How does delete[] "know" the size of the operand array?

Question

Foo* set = new Foo[100];
// ...
delete [] set;

You don't pass the array's boundaries to delete[]. But where is that information stored? Is it standardised?

Answer 1

ONE OF THE approaches for compilers is to allocate a little more memory and to store a count of elements in a head element.

Example how it could be done:

Here

int* i = new int[4];

compiler will allocate sizeof(int)*5 bytes.

int *temp = malloc(sizeof(int)*5)

Will store "4" in the first sizeof(int) bytes

*temp = 4;

and set i

i = temp + 1;

So i will points to an array of 4 elements, not 5.

And deletion

delete[] i;

will be processed in the following way:

int *temp = i - 1;
int numbers_of_element = *temp; // = 4
... call destructor for numbers_of_element elements
... that are stored in temp + 1, temp + 2, ... temp + 4 if needed
free (temp)

Answer 2

This is a more interesting problem than you might think at first. This reply is about one possible implementation.

Firstly, while at some level your system has to know how to 'free' the memory block, the underlying malloc/free (which new/delete/new[]/delete[] generally call) don't always remember exactly how much memory you ask for, it can get rounded up (for example, once you are above 4K it is often rounded up to the next 4K-sized block).

Therefore, even if could get the size of the memory block, that doesn't tell us how many values are in the new[]ed memory, as it can be smaller. Therefore, we do have to store an extra integer telling us how many values there are.

EXCEPT, if the type being constructed doesn't have a destructor, then delete[] doesn't have to do anything except free the memory block, and therefore doesn't have to store anything!

Answer 3

It's defined in the C++ standard to be compiler specific. Which means compiler magic. It can break with non-trivial alignment restrictions on at least one major platform.

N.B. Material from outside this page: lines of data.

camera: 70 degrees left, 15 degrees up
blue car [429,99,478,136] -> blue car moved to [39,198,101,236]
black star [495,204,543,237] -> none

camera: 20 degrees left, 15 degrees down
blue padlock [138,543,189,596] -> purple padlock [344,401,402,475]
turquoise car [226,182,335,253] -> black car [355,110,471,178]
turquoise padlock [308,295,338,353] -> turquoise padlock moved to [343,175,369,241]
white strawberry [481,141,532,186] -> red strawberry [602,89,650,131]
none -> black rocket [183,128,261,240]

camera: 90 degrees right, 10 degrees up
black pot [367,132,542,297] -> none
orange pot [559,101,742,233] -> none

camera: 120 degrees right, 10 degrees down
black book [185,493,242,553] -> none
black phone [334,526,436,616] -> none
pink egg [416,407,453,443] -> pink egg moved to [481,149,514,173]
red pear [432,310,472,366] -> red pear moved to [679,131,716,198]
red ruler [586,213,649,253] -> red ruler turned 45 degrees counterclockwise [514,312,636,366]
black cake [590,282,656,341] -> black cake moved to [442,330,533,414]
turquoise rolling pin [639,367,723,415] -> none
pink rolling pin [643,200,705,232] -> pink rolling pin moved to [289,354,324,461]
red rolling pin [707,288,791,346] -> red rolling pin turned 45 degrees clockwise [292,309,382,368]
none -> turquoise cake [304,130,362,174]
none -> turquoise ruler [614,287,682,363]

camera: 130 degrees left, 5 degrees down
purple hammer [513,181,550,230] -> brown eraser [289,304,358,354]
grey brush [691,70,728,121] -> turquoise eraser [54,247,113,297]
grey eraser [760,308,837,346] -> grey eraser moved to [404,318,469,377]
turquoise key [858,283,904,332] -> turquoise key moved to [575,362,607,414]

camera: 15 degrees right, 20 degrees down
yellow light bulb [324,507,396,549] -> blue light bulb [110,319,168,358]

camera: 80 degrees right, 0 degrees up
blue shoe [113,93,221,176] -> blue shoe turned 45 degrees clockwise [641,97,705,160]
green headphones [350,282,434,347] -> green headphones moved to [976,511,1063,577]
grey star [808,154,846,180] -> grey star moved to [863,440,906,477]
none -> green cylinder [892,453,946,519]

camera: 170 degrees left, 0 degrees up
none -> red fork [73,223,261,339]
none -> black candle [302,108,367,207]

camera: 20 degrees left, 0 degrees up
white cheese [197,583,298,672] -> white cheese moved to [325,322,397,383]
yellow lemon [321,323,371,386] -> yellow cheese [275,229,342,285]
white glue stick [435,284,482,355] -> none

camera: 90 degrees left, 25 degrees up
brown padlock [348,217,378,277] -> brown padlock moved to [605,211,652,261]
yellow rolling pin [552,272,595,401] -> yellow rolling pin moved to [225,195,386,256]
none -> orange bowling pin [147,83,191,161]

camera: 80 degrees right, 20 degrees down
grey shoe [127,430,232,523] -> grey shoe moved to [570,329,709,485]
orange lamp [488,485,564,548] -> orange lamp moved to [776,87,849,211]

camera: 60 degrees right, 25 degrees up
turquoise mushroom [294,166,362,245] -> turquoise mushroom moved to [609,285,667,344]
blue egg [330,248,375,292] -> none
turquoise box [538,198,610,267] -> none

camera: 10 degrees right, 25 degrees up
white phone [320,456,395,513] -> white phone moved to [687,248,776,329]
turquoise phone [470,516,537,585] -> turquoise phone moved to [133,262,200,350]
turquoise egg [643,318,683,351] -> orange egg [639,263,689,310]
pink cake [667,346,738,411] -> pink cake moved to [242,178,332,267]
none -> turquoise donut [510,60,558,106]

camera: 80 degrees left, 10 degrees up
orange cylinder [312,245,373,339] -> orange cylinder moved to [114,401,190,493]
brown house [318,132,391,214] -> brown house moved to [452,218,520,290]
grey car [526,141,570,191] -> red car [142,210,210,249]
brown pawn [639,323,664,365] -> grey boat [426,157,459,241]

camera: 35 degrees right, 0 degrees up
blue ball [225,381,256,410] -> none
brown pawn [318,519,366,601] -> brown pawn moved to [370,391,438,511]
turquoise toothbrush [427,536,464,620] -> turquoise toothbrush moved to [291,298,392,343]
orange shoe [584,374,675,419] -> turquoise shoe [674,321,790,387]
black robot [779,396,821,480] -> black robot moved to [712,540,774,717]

You can think about possible implementations by realizing that delete[] is only defined for pointers returned by new[], which may not be the same pointer as returned by operator new[]. One implementation in the wild is to store the array count in the first int returned by operator new[], and have new[] return a pointer offset past that. (This is why non-trivial alignments can break new[].)

Keep in mind that operator new[]/operator delete[]!=new[]/delete[].

Plus, this is orthogonal to how C knows the size of memory allocated by malloc.

Answer 4

When you allocate memory on the heap, your allocator will keep track of how much memory you have allocated. This is usually stored in a "head" segment just before the memory that you get allocated. That way when it's time to free the memory, the de-allocator knows exactly how much memory to free.

Answer 5

Basically its arranged in memory as:

[info][mem you asked for...]

Where info is the structure used by your compiler to store the amount of memory allocated, and what not.

This is implementation dependent though.

Answer 6

The information is not standardised. However in the platforms that I have worked on this information is stored in memory just before the first element. Therefore you could theoretically access it and inspect it, however it's not worth it.

Also this is why you must use delete [] when you allocated memory with new [], as the array version of delete knows that (and where) it needs to look to free the right amount of memory - and call the appropriate number of destructors for the objects.

Answer 7

It is not standardized. In Microsoft's runtime the new operator uses malloc() and the delete operator uses free(). So, in this setting your question is equivalent to the following: How does free() know the size of the block?

There is some bookkeeping going on behind the scenes, i.e. in the C runtime.

Answer 8

Because the array to be 'deleted' should have been created with a single use of the 'new' operator. The 'new' operation should have put that information on the heap. Otherwise, how would additional uses of new know where the heap ends?

Answer 9

This isn't something that's in the spec -- it's implementation dependent.